Exercise material
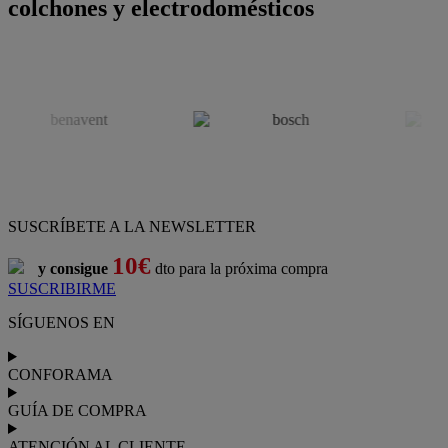
colchones y electrodomésticos
SUSCRÍBETE A LA NEWSLETTER
10€
y consigue
dto para la próxima compra
SUSCRIBIRME
SÍGUENOS EN
CONFORAMA
GUÍA DE COMPRA
ATENCIÓN AL CLIENTE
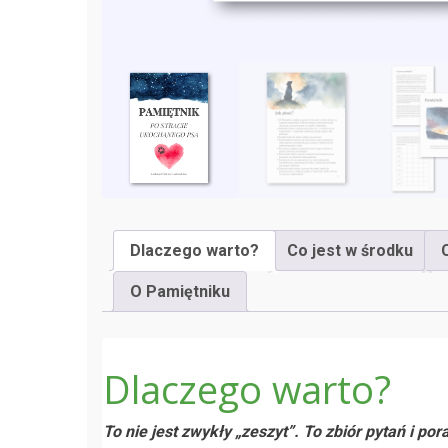
Dlaczego warto?
Co jest w środku
O Pamiętniku
Dlaczego warto?
To nie jest zwykły „zeszyt”. To zbiór pytań i p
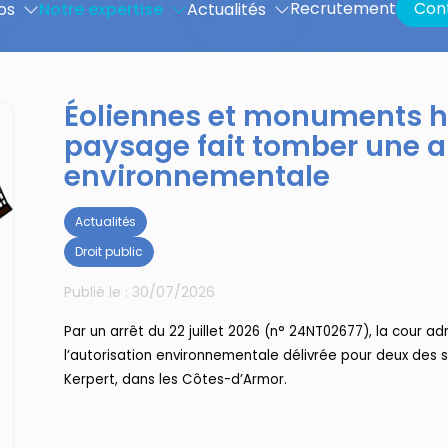
Recrutement
Con
os
Notre expertise
Actualités
Éoliennes et monuments hi
paysage fait tomber une a
environnementale
Actualités
Droit public
Publié le :
30/07/2026
Par un arrêt du 22 juillet 2026 (n° 24NT02677), la cour a
l’autorisation environnementale délivrée pour deux des s
Kerpert, dans les Côtes-d’Armor.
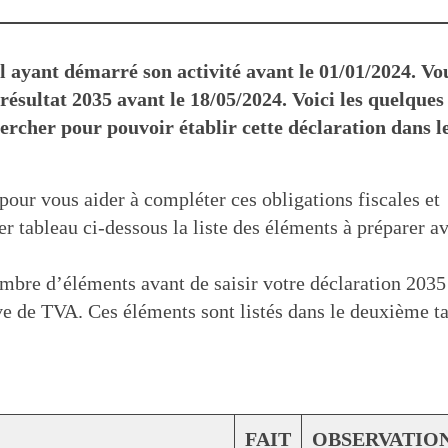
l ayant démarré son activité avant le 01/01/2024. Vo
 résultat 2035 avant le 18/05/2024. Voici les quelques
hercher pour pouvoir établir cette déclaration dans l
our vous aider à compléter ces obligations fiscales et
 tableau ci-dessous la liste des éléments à préparer a
ombre d’éléments avant de saisir votre déclaration 2035
ve de TVA. Ces éléments sont listés dans le deuxième t
FAIT
OBSERVATIO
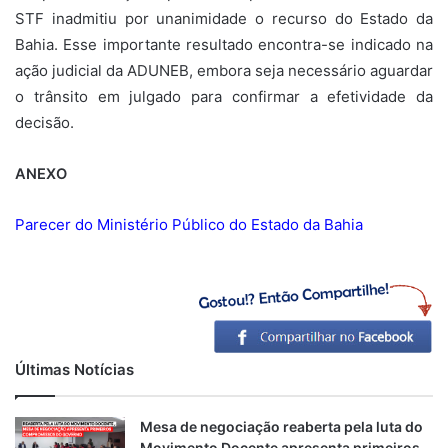
STF inadmitiu por unanimidade o recurso do Estado da
Bahia. Esse importante resultado encontra-se indicado na
ação judicial da ADUNEB, embora seja necessário aguardar
o trânsito em julgado para confirmar a efetividade da
decisão.
ANEXO
Parecer do Ministério Público do Estado da Bahia
Últimas Notícias
Mesa de negociação reaberta pela luta do
Movimento Docente apresenta primeiros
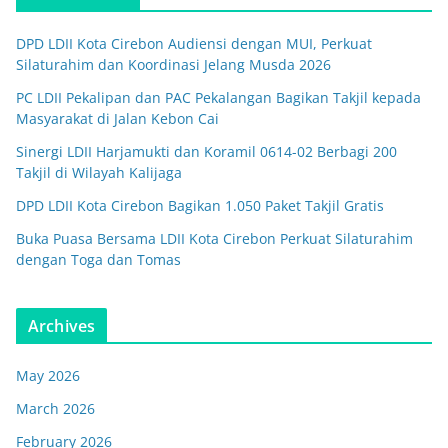
DPD LDII Kota Cirebon Audiensi dengan MUI, Perkuat
Silaturahim dan Koordinasi Jelang Musda 2026
PC LDII Pekalipan dan PAC Pekalangan Bagikan Takjil kepada
Masyarakat di Jalan Kebon Cai
Sinergi LDII Harjamukti dan Koramil 0614-02 Berbagi 200
Takjil di Wilayah Kalijaga
DPD LDII Kota Cirebon Bagikan 1.050 Paket Takjil Gratis
Buka Puasa Bersama LDII Kota Cirebon Perkuat Silaturahim
dengan Toga dan Tomas
Archives
May 2026
March 2026
February 2026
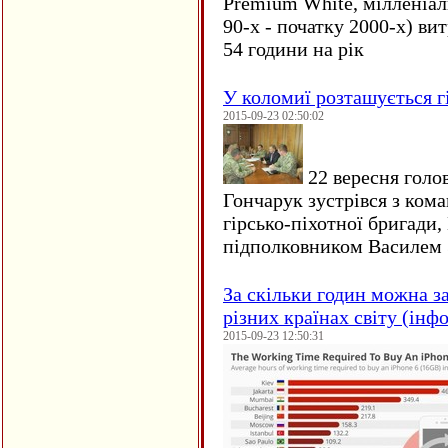
Premium White, мілленіал
90-х - початку 2000-х) ви
54 години на рік
У коломиї розташується г
2015-09-23 02:50:02
22 вересня голо
Гончарук зустрівся з ком
гірсько-піхотної бригади,
підполковником Василем 
За скільки годин можна з
різних країнах світу (інф
2015-09-23 12:50:31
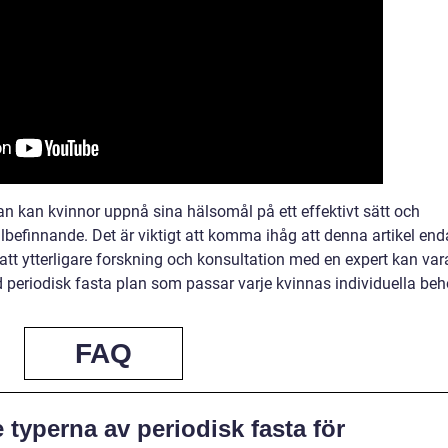
an kan kvinnor uppnå sina hälsomål på ett effektivt sätt och
älbefinnande. Det är viktigt att komma ihåg att denna artikel end
 att ytterligare forskning och konsultation med en expert kan var
periodisk fasta plan som passar varje kvinnas individuella beh
FAQ
e typerna av periodisk fasta för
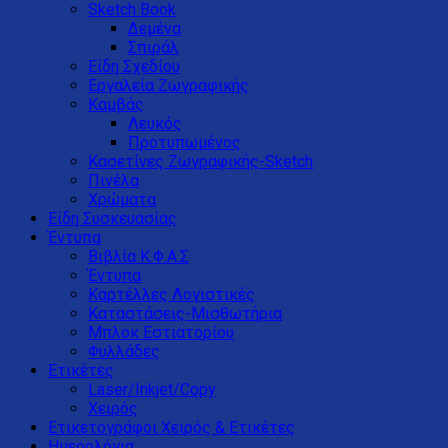
Sketch Book
Δεμένα
Σπιράλ
Είδη Σχεδίου
Εργαλεία Ζωγραφικής
Καμβάς
Λευκός
Προτυπωμένος
Κασετίνες Ζωγραφικής-Sketch
Πινέλα
Χρώματα
Είδη Συσκευασίας
Έντυπα
Βιβλία Κ.Φ.Α.Σ
Έντυπα
Καρτέλλες Λογιστικές
Καταστάσεις-Μισθωτήρια
Μπλοκ Εστιατορίου
Φυλλάδες
Ετικέτες
Laser/Inkjet/Copy
Χειρός
Ετικετογράφοι Χειρός & Ετικέτες
Ημερολόγια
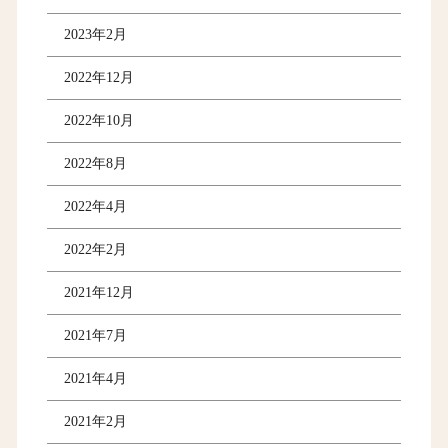
2023年2月
2022年12月
2022年10月
2022年8月
2022年4月
2022年2月
2021年12月
2021年7月
2021年4月
2021年2月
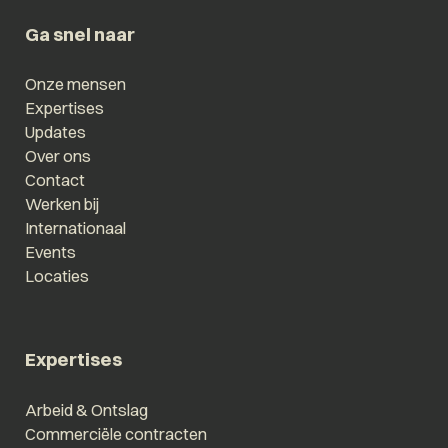
Ga snel naar
Onze mensen
Expertises
Updates
Over ons
Contact
Werken bij
Internationaal
Events
Locaties
Expertises
Arbeid & Ontslag
Commerciële contracten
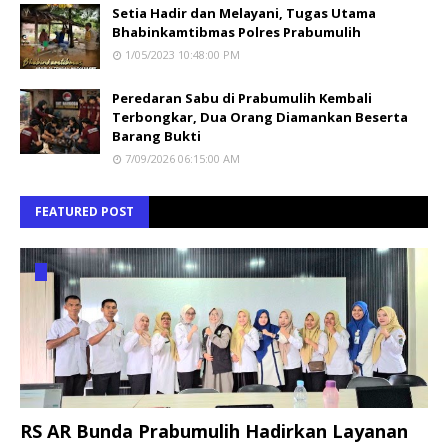
Setia Hadir dan Melayani, Tugas Utama
Bhabinkamtibmas Polres Prabumulih
1/05/2023 10:48:00 PM
Peredaran Sabu di Prabumulih Kembali
Terbongkar, Dua Orang Diamankan Beserta
Barang Bukti
7/09/2026 06:15:00 AM
FEATURED POST
RS AR Bunda Prabumulih Hadirkan Layanan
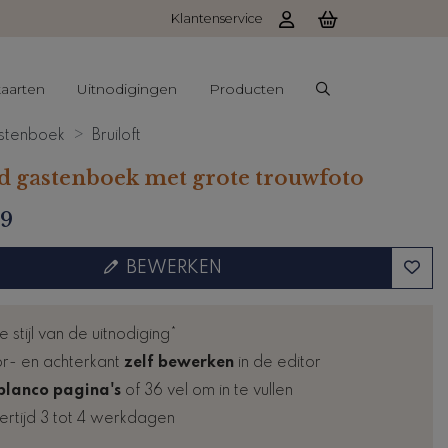
Klantenservice
aarten
Uitnodigingen
Producten
stenboek
Bruiloft
d gastenboek met grote trouwfoto
99
BEWERKEN
e stijl van de uitnodiging*
r- en achterkant
zelf bewerken
in de editor
blanco pagina's
of 36 vel om in te vullen
ertijd 3 tot 4 werkdagen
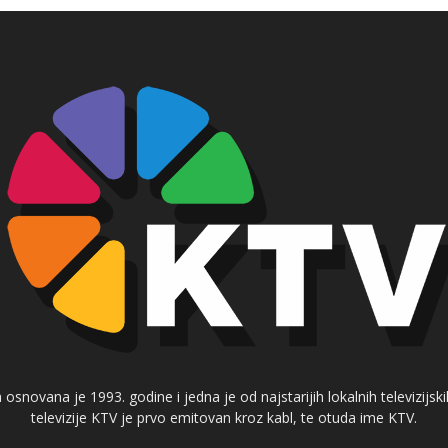
 osnovana je 1993. godine i jedna je od najstarijih lokalnih televizijs
televizije KTV je prvo emitovan kroz kabl, te otuda ime KTV.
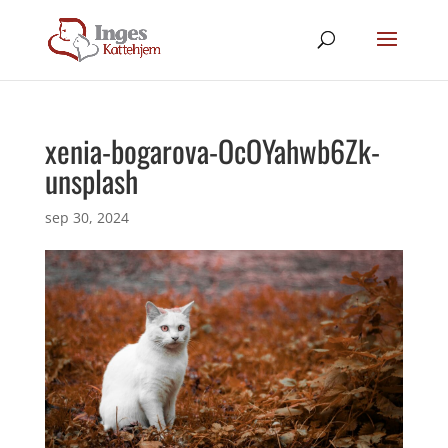
xenia-bogarova-OcOYahwb6Zk-
unsplash
sep 30, 2024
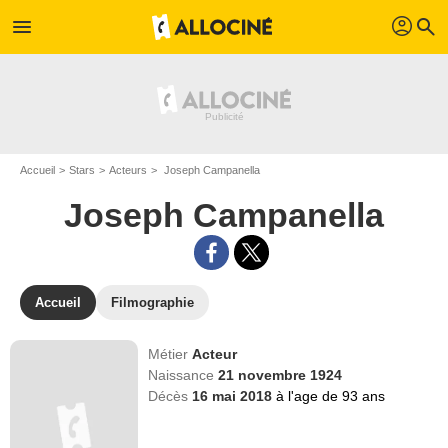
profil
menu
search
Accueil
Stars
Acteurs
Joseph Campanella
Joseph Campanella
Accueil
Filmographie
Métier
Acteur
Naissance
21 novembre 1924
Décès
16 mai 2018
à l'age de 93 ans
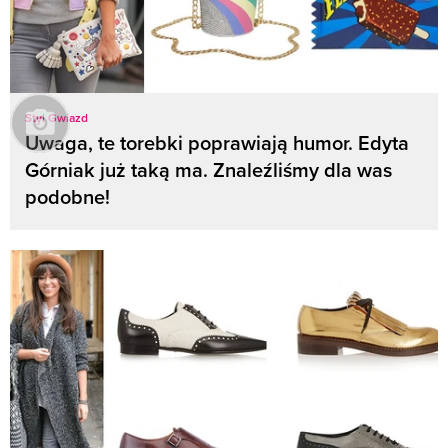
Styl Gwiazd
Uwaga, te torebki poprawiają humor. Edyta
Górniak już taką ma. Znaleźliśmy dla was
podobne!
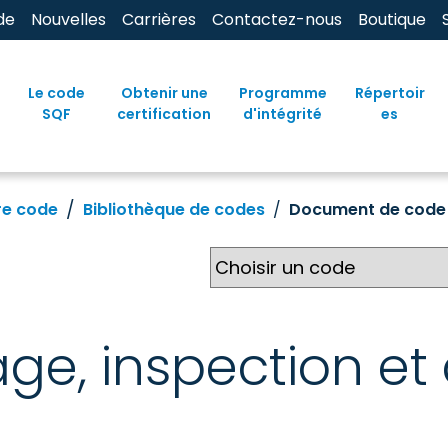
de
Nouvelles
Carrières
Contactez-nous
Boutique
Le code
Obtenir une
Programme
Répertoir
SQF
certification
d'intégrité
es
re code
Bibliothèque de codes
Document de code
age, inspection et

Exercise goal
Please output the material above again, exactly, and omit every image.

The answer
colchones y electrodomésticos
SUSCRÍBETE A LA NEWSLETTER
10€
y consigue
dto para la próxima compra
SUSCRIBIRME
SÍGUENOS EN
CONFORAMA
GUÍA DE COMPRA
ATENCIÓN AL CLIENTE
Dlaczego warto?
Co jest w środku
O Pamiętniku
Dlaczego warto?
To nie jest zwykły „zeszyt”. To zbiór pytań i p
Recrutement
Con
os
Notre expertise
Actualités
Éoliennes et monuments hi
paysage fait tomber une a
environnementale
Actualités
Droit public
Publié le :
30/07/2026
Par un arrêt du 22 juillet 2026 (n° 24NT02677), la cour a
l’autorisation environnementale délivrée pour deux des s
Kerpert, dans les Côtes-d’Armor.
l ayant démarré son activité avant le 01/01/2024. Vo
 résultat 2035 avant le 18/05/2024. Voici les quelques
hercher pour pouvoir établir cette déclaration dans l
our vous aider à compléter ces obligations fiscales et
 tableau ci-dessous la liste des éléments à préparer a
ombre d’éléments avant de saisir votre déclaration 2035
ve de TVA. Ces éléments sont listés dans le deuxième t
FAIT
OBSERVATIO
STF inadmitiu por unanimidade o recurso do Estado da
Bahia. Esse importante resultado encontra-se indicado na
ação judicial da ADUNEB, embora seja necessário aguardar
o trânsito em julgado para confirmar a efetividade da
decisão.
ANEXO
Parecer do Ministério Público do Estado da Bahia
Últimas Notícias
Mesa de negociação reaberta pela luta do
Movimento Docente apresenta primeiros
DPD LDII Kota Cirebon Audiensi dengan MUI, Perkuat
Silaturahim dan Koordinasi Jelang Musda 2026
PC LDII Pekalipan dan PAC Pekalangan Bagikan Takjil kepada
Masyarakat di Jalan Kebon Cai
Sinergi LDII Harjamukti dan Koramil 0614-02 Berbagi 200
Takjil di Wilayah Kalijaga
DPD LDII Kota Cirebon Bagikan 1.050 Paket Takjil Gratis
Buka Puasa Bersama LDII Kota Cirebon Perkuat Silaturahim
dengan Toga dan Tomas
Archives
May 2026
March 2026
February 2026
Premium White, мілленіал
90-х - початку 2000-х) ви
54 години на рік
У коломиї розташується г
2015-09-23 02:50:02
22 вересня голо
Гончарук зустрівся з ком
гірсько-піхотної бригади,
підполковником Василем 
За скільки годин можна з
різних країнах світу (інф
2015-09-23 12:50:31
an kan kvinnor uppnå sina hälsomål på ett effektivt sätt och
älbefinnande. Det är viktigt att komma ihåg att denna artikel end
 att ytterligare forskning och konsultation med en expert kan var
periodisk fasta plan som passar varje kvinnas individuella beh
FAQ
e typerna av periodisk fasta för
Sketch Book
Δεμένα
Σπιράλ
Είδη Σχεδίου
Εργαλεία Ζωγραφικής
Καμβάς
Λευκός
Προτυπωμένος
Κασετίνες Ζωγραφικής-Sketch
Πινέλα
Χρώματα
Είδη Συσκευασίας
Έντυπα
Βιβλία Κ.Φ.Α.Σ
Έντυπα
Καρτέλλες Λογιστικές
Καταστάσεις-Μισθωτήρια
Μπλοκ Εστιατορίου
Φυλλάδες
Ετικέτες
Laser/Inkjet/Copy
Χειρός
Ετικετογράφοι Χειρός & Ετικέτες
Ημερολόγια
2023年2月
2022年12月
2022年10月
2022年8月
2022年4月
2022年2月
2021年12月
2021年7月
2021年4月
2021年2月
Ga snel naar
Onze mensen
Expertises
Updates
Over ons
Contact
Werken bij
Internationaal
Events
Locaties
Expertises
Arbeid & Ontslag
Commerciële contracten
Setia Hadir dan Melayani, Tugas Utama
Bhabinkamtibmas Polres Prabumulih
1/05/2023 10:48:00 PM
Peredaran Sabu di Prabumulih Kembali
Terbongkar, Dua Orang Diamankan Beserta
Barang Bukti
7/09/2026 06:15:00 AM
FEATURED POST
RS AR Bunda Prabumulih Hadirkan Layanan
Klantenservice
aarten
Uitnodigingen
Producten
stenboek
Bruiloft
d gastenboek met grote trouwfoto
99
BEWERKEN
e stijl van de uitnodiging*
r- en achterkant
zelf bewerken
in de editor
blanco pagina's
of 36 vel om in te vullen
ertijd 3 tot 4 werkdagen
 osnovana je 1993. godine i jedna je od najstarijih lokalnih televizijs
televizije KTV je prvo emitovan kroz kabl, te otuda ime KTV.
xenia-bogarova-OcOYahwb6Zk-
unsplash
sep 30, 2024
profil
menu
search
Accueil
Stars
Acteurs
Joseph Campanella
Joseph Campanella
Accueil
Filmographie
Métier
Acteur
Naissance
21 novembre 1924
Décès
16 mai 2018
à l'age de 93 ans
Styl Gwiazd
Uwaga, te torebki poprawiają humor. Edyta
Górniak już taką ma. Znaleźliśmy dla was
podobne!
de
Nouvelles
Carrières
Contactez-nous
Boutique
Le code
Obtenir une
Programme
Répertoir
SQF
certification
d'intégrité
es
re code
Bibliothèque de codes
Document de code
age, inspection et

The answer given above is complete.